作業内容: 提供テキストの「新大綱は日本の気候変動対策の」から「施しないものとしている(3)」までの全部を、「新大綱」を「改定大綱」に改めて書き直すこと。

提供テキスト:
__________________________________________________

|
昨日19日、政府地球温暖化対策推進本部は地球温暖化対策推進大綱見直しを行い、今後の政策面での枠組みを決定した(1)。Friends
of the Earthはこれを日本の京都議定書批准のワンステップとして歓迎する一方、8月の持続開発世界サミットまでに議定書が発効できるため5月中旬までに国会での審議を終えられるため、政府が速やかに京都議定書と関連国内法および改正案を国会に提出するよう求めている。
新大綱は日本の気候変動対策の全体の方向性を決めるものであり、部門別に議定書下での日本の温室効果ガス削減義務を部門別に割り振り、個別政策別にCO2削減目標を明示している。日本の排出の9割以上を占める化石燃料起源のCO2についてはこれを2012年までに1990年レベルに抑えるものとしている。
FoE はしかし一方で、提示された一連の政策内容に対し強い懸念を表明する。新大綱は2012年までの期間を3段階に分け、2004年までは主に産業界の既存の自主行動計画(2)に依存、CO2排出にかかる規制他新規措置は実施しないものとしている(3)
。日本のCO2排出量は1999年までにすでに6.8%増加している。実効を上げるまでにかかる時間を考慮すれば、今後さらに2年待つのではなく、炭素税などすでに実効性の示された追加措置導入を図るべきである。議定書の法的位置づけは依然今年後半の国連気候変動条約会合まで棚上げされているが、すでに昨年モロッコで最終合意された内容には、議定書下で設けられる制度を用いることで議定書義務を達成できなかった国に実質的を伴った措置が採られることが盛り込まれている点、明記されたい(4)
。
新大綱はまた原子力の発電量を2010年までに3割増やすものとしている。これでは9?12器程度の原子炉増設を年間1?2器のペースで増設することになる。原子力エネルギーは深刻な未解決の環境問題を抱え、非常に対費用効果も悪いうえ、自然エネルギー普及をさらに難しくさせるもの。政府はこのような不完全な技術を中期的な気候変動対策の中核に据えるべきではない。

__________________________________________________

提供資料:
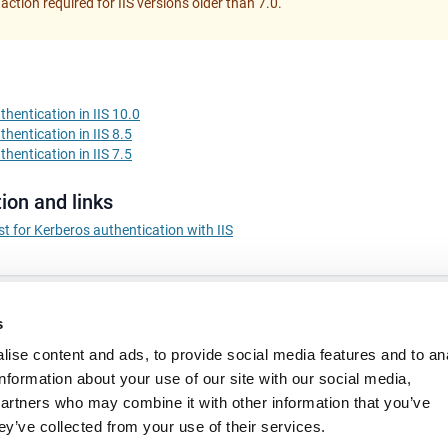
 action required for IIS versions older than 7.0.
hentication in IIS 10.0
hentication in IIS 8.5
hentication in IIS 7.5
ion and links
st for Kerberos authentication with IIS
s
ise content and ads, to provide social media features and to an
information about your use of our site with our social media,
partners who may combine it with other information that you’ve
ey’ve collected from your use of their services.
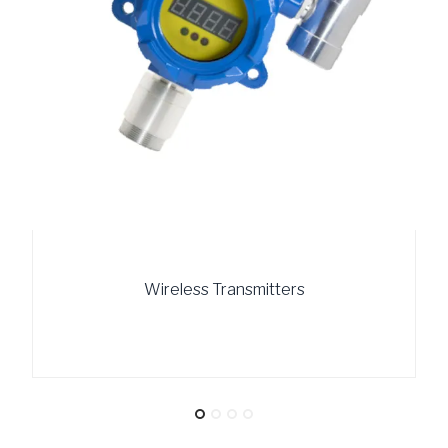
Wireless Transmitters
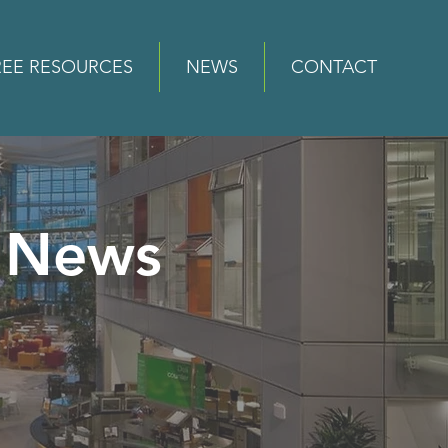
REE RESOURCES
NEWS
CONTACT
News
e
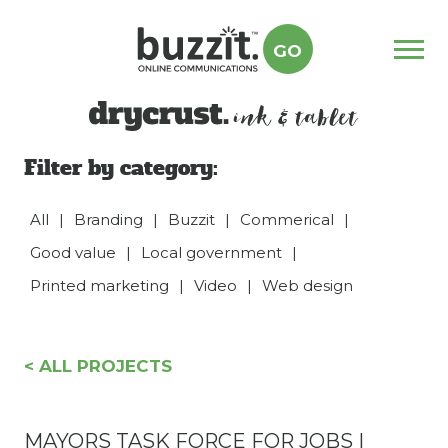
GO
Menu
drycrust
Filter by category:
All
|
Branding
|
Buzzit
|
Commerical
|
Good value
|
Local government
|
Printed marketing
|
Video
|
Web design
< ALL PROJECTS
MAYORS TASK FORCE FOR JOBS |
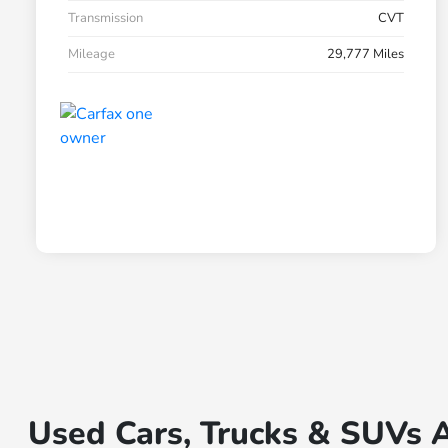
Transmission
CVT
Mileage
29,777 Miles
Used Cars, Trucks & SUVs A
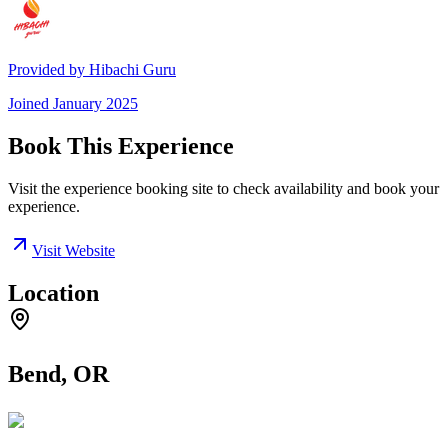
Provided by
Hibachi Guru
Joined
January 2025
Book This Experience
Visit the experience booking site to check availability and book your
experience.
Visit Website
Location
Bend, OR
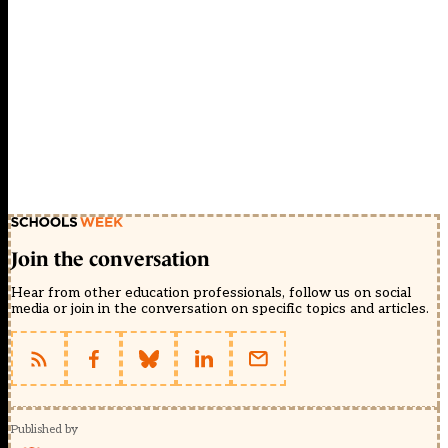
Join the conversation
Hear from other education professionals, follow us on social
media or join in the conversation on specific topics and articles.
Published by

__________________________________________________

作業結果:
改定大綱は日本の気候変動対策の全体の方向性を決めるものであり、部門別に議定書下での日本の温室効果ガス削減義務を部門別に割り振り、個別政策別にCO2削減目標を明示している。日本の排出の9割以上を占める化石燃料起源のCO2についてはこれを2012年までに1990年レベルに抑えるものとしている。
FoE はしかし一方で、提示された一連の政策内容に対し強い懸念を表明する。改定大綱は2012年までの期間を3段階に分け、2004年までは主に産業界の既存の自主行動計画(2)に依存、CO2排出にかかる規制他新規措置は実施しないものとしている(3)